TSPNet: Hierarchical Feature Learning via Temporal Semantic Pyramid for Sign Language Translation
Li, Dongxu, Xu, Chenchen, Yu, Xin, Zhang, Kaihao, Swift, Ben, Suominen, Hanna, Li, Hongdong
Sign language translation (SLT) aims to interpret sign video sequences into textbased natural language sentences. Sign videos consist of continuous sequences of sign gestures with no clear boundaries in between. Existing SLT models usually represent sign visual features in a frame-wise manner so as to avoid needing to explicitly segmenting the videos into isolated signs. However, these methods neglect the temporal information of signs and lead to substantial ambiguity in translation.
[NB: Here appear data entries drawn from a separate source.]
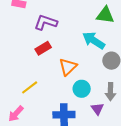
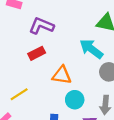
orange triangle: (68, 67) -> (62, 75), turned 48

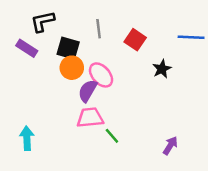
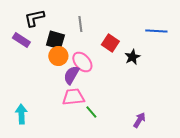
red square: (135, 40) -> (110, 43), moved

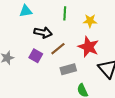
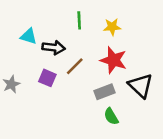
cyan triangle: (26, 11) -> (29, 36), moved, turned 32
gray rectangle: (68, 69) -> (104, 92), moved

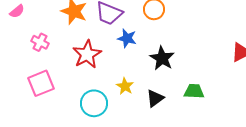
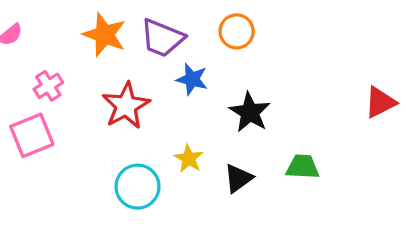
pink cross: (40, 42) -> (48, 86), turned 30
pink square: (41, 83) -> (32, 135), moved

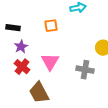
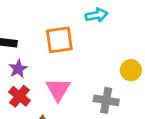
orange square: (51, 26) -> (59, 40), size x1.5

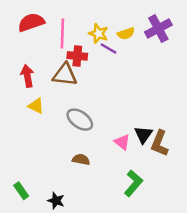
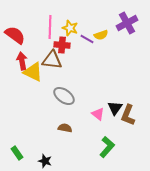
red semicircle: (31, 22) -> (15, 35), moved, turned 55
yellow star: (98, 34) -> (70, 28), moved
yellow semicircle: (126, 34) -> (101, 35), moved
yellow triangle: (36, 106) -> (33, 72), moved, size x1.5

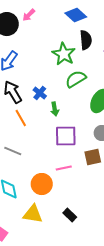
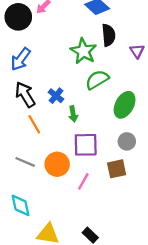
pink line: (64, 168) -> (83, 181), turned -49
orange circle: (42, 184) -> (57, 164), moved

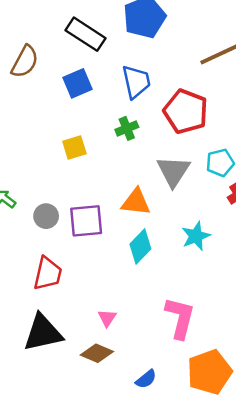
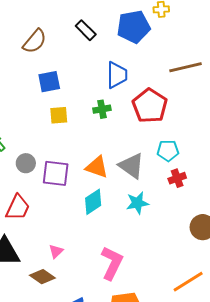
black rectangle: (85, 34) -> (86, 30), size x0.7
blue square: (77, 83) -> (49, 82), moved
gray triangle: (173, 171) -> (131, 166), moved, turned -40

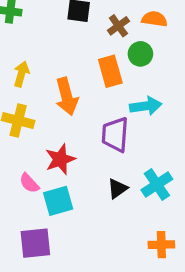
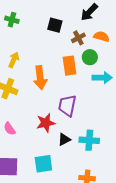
cyan arrow: (146, 106) -> (102, 78), moved
red star: (60, 159) -> (46, 123), moved
cyan cross: (157, 185) -> (89, 140), turned 30
cyan square: (58, 201) -> (43, 164), moved

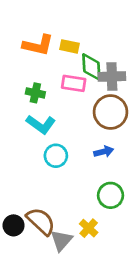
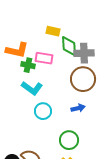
orange L-shape: (38, 45) -> (17, 50), moved
pink rectangle: (74, 83) -> (44, 58), moved
green circle: (111, 195) -> (69, 140), moved

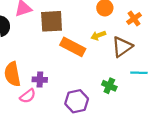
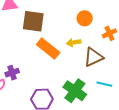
purple cross: (40, 80) -> (12, 73), turned -32
green cross: (109, 86) -> (75, 91), size x1.6

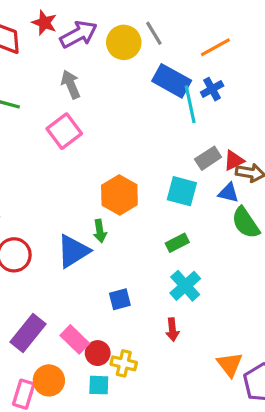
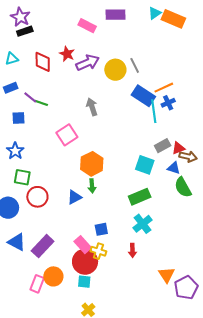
orange line: (215, 47) -> (164, 88), moved
gray arrow: (71, 84) -> (92, 107), moved
pink square: (64, 131) -> (67, 135), moved
orange hexagon: (119, 195) -> (92, 164), moved
green rectangle: (177, 243) -> (140, 197), size x1.5
blue triangle: (73, 251) -> (74, 197), size x0.7
pink rectangle: (75, 339) -> (83, 245), moved
red circle: (98, 353) -> (85, 262), size x1.6
yellow cross: (124, 363) -> (98, 251), moved

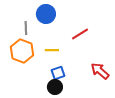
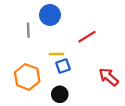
orange hexagon: (22, 51) -> (27, 77), moved
blue square: (58, 73) -> (63, 66), moved

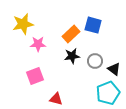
In this paper, we explore the temporal semantic structures of sign videos to learn more discriminative features. To this end, we first present a novel sign video segment representation which takes into account multiple temporal granularities, thus alleviating the need for accurate video segmentation. Taking advantage of the proposed segment representation, we develop a novel hierarchical sign video feature learning method via a temporal semantic pyramid network, called TSPNet. Specifically, TSPNet introduces an inter-scale attention to evaluate and enhance local semantic consistency of sign segments and an intra-scale attention to resolve semantic ambiguity by using non-local video context. Experiments show that our TSPNet outperforms the state-of-the-art with significant improvements on the BLEU score (from 9.58 to 13.41) and ROUGE score (from 31.80 to 34.96) on the largest commonly-used SLT dataset.